• _PASSAGE SHOWN_

◇ ◇ ◇ ◇ ◇

The above is an example of solemnity and sublimity, and should be read with very long pauses.

I sprang to the stirrup, and Joris, and he:

I galloped, Dirck galloped, we galloped all three;
"Good-speed!" cried the watch as the gate-bolts undrew;
"Speed!" echoed the wall to us galloping through;
Behind shut the postern, the light sank to rest,

And into the midnight we galloped abreast.

The above is a good example of animated description, and should be read with very short pauses.

FIGURES OF SPEECH.

A Simile, or Comparison, is a statement of likeness between two things.

Life, like the olive, is a bitter fruit; then grasp both with the press, and they will afford the sweetest oil.

A Metaphor is an implied comparison.

Virtue is a Jewel.

Antithesis is contrasting two objects of thought that differ in some particulars, and agree in others. Cæsar died a violent death, but his empire remained; Cromwell died a natural death, but his empire vanished.

◇ ◇ ◇ ◇ ◇

[Dataset entries]
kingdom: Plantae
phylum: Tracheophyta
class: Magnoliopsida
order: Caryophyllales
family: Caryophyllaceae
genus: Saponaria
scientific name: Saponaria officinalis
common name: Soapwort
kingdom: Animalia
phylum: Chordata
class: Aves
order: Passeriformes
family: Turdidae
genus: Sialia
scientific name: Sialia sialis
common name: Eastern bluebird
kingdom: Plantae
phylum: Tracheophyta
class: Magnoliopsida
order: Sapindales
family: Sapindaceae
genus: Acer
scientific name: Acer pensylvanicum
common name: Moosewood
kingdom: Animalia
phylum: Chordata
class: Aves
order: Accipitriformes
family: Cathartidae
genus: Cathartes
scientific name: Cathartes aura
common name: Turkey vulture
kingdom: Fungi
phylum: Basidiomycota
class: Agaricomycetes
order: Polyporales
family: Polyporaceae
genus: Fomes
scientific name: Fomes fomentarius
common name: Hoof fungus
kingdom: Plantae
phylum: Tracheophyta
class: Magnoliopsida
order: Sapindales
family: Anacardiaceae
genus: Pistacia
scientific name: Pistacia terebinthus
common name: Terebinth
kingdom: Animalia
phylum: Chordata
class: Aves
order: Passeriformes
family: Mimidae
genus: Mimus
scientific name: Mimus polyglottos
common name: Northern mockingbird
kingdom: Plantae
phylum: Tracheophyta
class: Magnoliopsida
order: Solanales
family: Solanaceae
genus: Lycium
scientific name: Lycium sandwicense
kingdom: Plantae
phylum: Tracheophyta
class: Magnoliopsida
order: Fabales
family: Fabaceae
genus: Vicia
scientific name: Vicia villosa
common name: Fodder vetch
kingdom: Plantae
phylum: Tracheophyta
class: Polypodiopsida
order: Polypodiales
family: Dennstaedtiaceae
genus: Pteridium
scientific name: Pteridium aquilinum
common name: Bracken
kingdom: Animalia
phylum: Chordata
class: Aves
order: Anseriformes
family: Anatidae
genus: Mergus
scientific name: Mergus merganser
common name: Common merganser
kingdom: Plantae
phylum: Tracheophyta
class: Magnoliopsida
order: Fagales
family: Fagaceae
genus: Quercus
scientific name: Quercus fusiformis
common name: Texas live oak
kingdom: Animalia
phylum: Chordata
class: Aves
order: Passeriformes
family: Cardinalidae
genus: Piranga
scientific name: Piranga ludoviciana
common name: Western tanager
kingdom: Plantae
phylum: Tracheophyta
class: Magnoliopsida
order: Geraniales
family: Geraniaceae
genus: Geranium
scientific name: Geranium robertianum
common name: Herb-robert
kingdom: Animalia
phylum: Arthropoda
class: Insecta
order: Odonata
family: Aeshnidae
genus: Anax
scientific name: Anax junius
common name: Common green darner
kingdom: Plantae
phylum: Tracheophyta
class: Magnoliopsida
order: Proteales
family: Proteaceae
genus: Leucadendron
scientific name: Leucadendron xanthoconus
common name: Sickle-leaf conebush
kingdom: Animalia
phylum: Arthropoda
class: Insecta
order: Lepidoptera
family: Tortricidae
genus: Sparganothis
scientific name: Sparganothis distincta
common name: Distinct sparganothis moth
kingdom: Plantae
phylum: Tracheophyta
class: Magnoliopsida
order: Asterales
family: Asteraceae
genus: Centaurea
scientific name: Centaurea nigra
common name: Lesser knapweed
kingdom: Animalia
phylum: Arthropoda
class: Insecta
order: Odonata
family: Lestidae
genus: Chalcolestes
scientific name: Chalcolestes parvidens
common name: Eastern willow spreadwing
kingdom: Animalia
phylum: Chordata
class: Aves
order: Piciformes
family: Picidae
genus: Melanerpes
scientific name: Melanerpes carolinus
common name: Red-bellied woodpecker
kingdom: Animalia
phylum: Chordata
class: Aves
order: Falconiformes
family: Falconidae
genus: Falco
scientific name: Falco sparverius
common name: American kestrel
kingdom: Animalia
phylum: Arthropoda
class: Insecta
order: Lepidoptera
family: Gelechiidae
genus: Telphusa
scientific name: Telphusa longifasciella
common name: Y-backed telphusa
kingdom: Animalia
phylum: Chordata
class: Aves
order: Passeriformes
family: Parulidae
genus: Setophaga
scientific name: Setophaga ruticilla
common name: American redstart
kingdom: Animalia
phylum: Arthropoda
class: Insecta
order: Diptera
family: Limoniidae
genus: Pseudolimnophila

◇ ◇ ◇ ◇ ◇

• _ACTION ITEM_
In the passage on reading pauses and figures of speech, transcribe everything from "A Simile, or" down to "an implied comparison.".

• _RESULT FOR THIS EXERCISE_
A Simile, or Comparison, is a statement of likeness between two things.

Life, like the olive, is a bitter fruit; then grasp both with the press, and they will afford the sweetest oil.

A Metaphor is an implied comparison.